Hay un proverbio árabe que dice: “Si lo que vas a decir no es más hermoso que el silencio, entonces calla”. Y es que la mayoría de los seres humanos vamos por la vida sintiéndonos con el derecho de juzgar, de señalar, de creernos perfectos o dueños de la verdad absoluta. ¡Qué error más grande juzgar a las personas! Porque más temprano que tarde podemos ser nosotros los involucrados.
Me pasó hoy en el Costco, había delante de mí una pequeña de unos 6 años que le exigía insistente a su mamá que la cargara. Se lo dijo, no una, ni dos… sino más de diez veces, y yo empecé a inquietarme al escucharla y por dentro pensar: ¡válgame Dios con esta niña!

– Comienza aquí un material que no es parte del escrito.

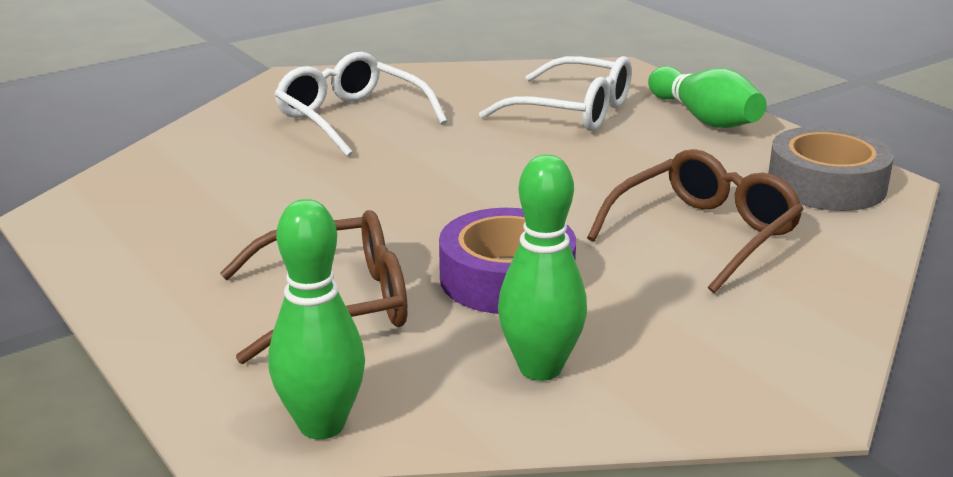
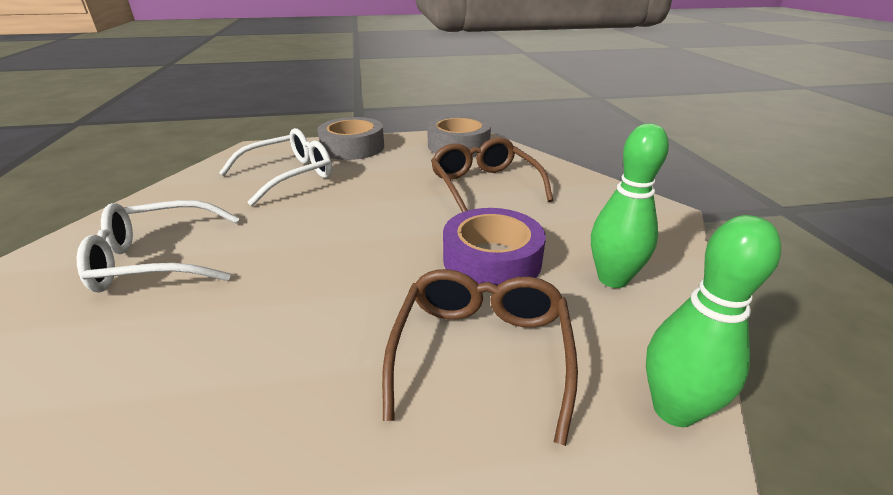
camera: 65 degrees left, 5 degrees up
green bowling pin [648,66,766,128] -> grey tape [317,117,384,160]

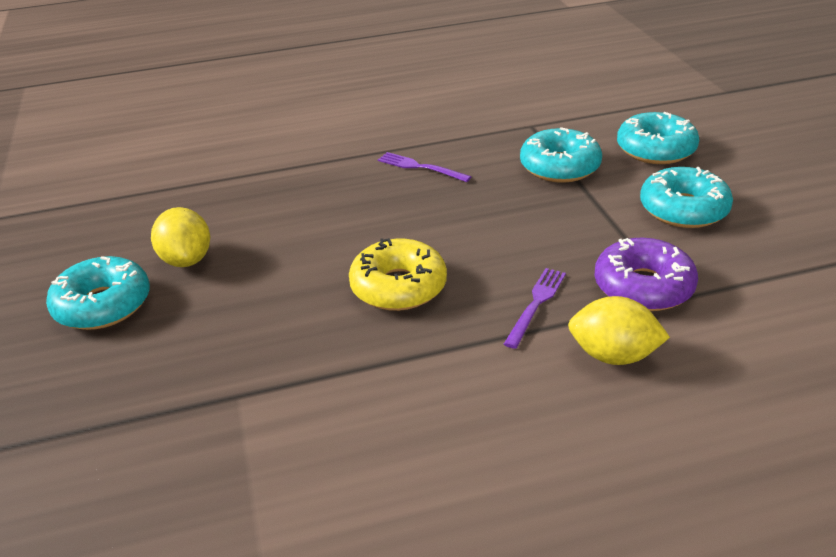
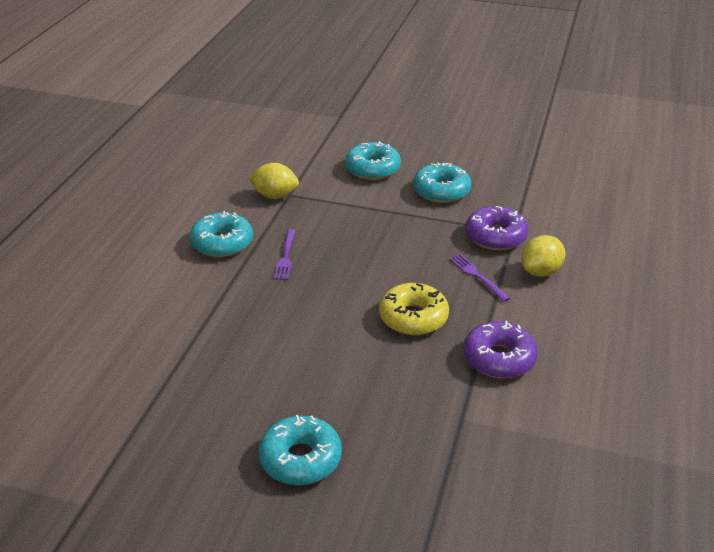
camera: 60 degrees left, 0 degrees up
yellow lemon [151,207,210,267] -> yellow lemon moved to [248,163,299,199]
purple fork [378,152,471,182] -> purple fork turned 60 degrees counterclockwise [274,229,295,280]
turquoise donut [520,127,602,183] -> turquoise donut moved to [190,211,253,257]
none -> purple donut [463,321,538,378]

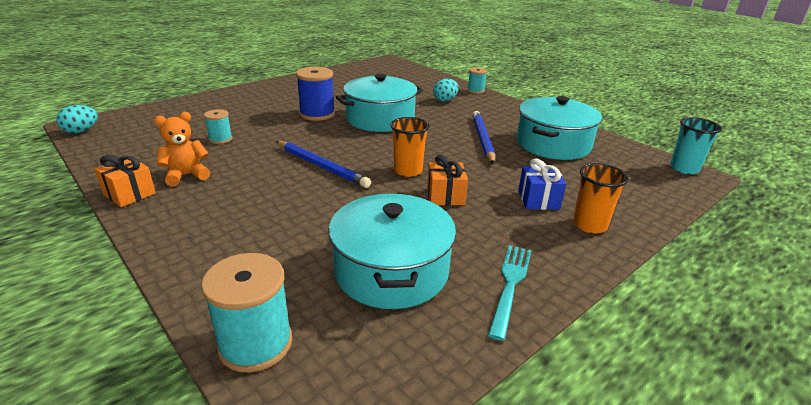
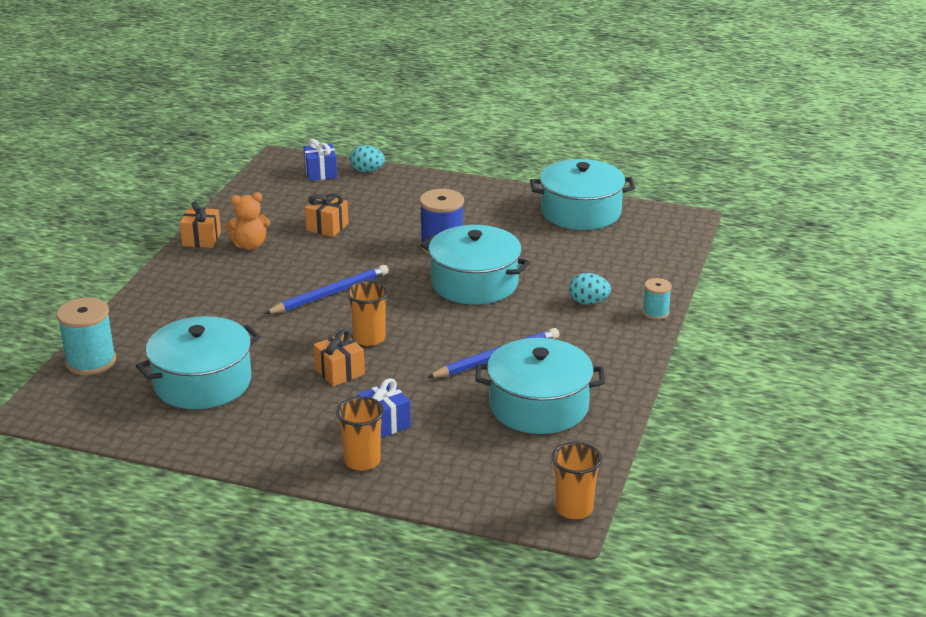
camera: 60 degrees right, 0 degrees up
turquoise egg [56,105,98,133] -> turquoise egg moved to [350,145,385,172]
orange teddy bear [154,112,210,187] -> orange teddy bear turned 135 degrees clockwise [225,192,270,250]
turquoise spool [204,109,232,144] -> orange gift [305,193,348,237]
blue pencil [276,141,371,188] -> blue pencil turned 135 degrees counterclockwise [264,265,389,314]
turquoise fork [488,245,531,341] -> none
turquoise cup [670,117,722,174] -> orange cup [552,442,602,519]
none -> blue gift [304,138,337,181]
none -> turquoise pot [530,159,635,230]

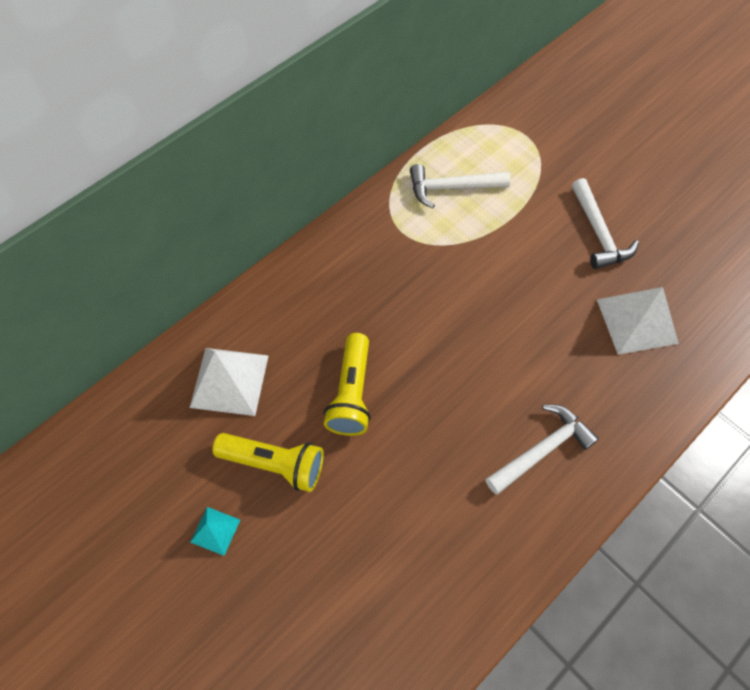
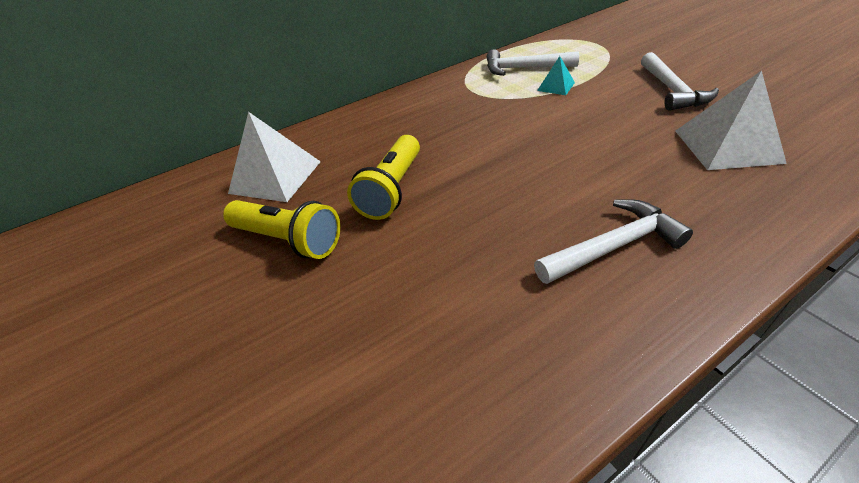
camera: 15 degrees right, 20 degrees down
turquoise pyramid [190,507,240,556] -> turquoise pyramid moved to [537,56,575,95]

Intenté no hacer cara de desagrado, pero después de 15 minutos escuchando la misma frase hubo un punto donde me resultó imposible. Sin embargo, en el minuto 16 la mamá decidió sí cargarla y cuál fue mi sorpresa cuando al ver la carita de la niña me percate que era ciega.
Su insistencia venía del miedo y la ansiedad que le estaba provocando estar en medio de cientos de personas, ruido, filas… ya saben, en el Costco, en épocas navideñas...
Por supuesto la vida me dio una gran lección. ¿Cuántas veces no juzgamos sin saber los contextos de las personas? La insistencia de la niñita para que la cargaran era legítima y necesaria, pero mi visión detrás de ella no me dejó apreciar sus circunstancias antes de juzgar con una mueca malhumorada la escena que presenciaba.
La realidad es que nuestra humanidad imperfecta nos hace ser soberbios a veces y hace que se nos olvide lo bonitas y necesarias que son la compasión y la generosidad en un mundo en donde los actos de bondad cada día son menos.
Es normal caer en la tentación del ego y su superioridad moral, pero debemos luchar por ser conscientes y si nos equivocamos retomar el buen juicio y entender el daño que hacen nuestras palabras lanzadas al aire cuando juzgamos a alguien.
Así que, sí: cómo bien dice el proverbio árabe, mejor prioricemos el silencio si lo que va a salir de nuestra boca no es más que veneno.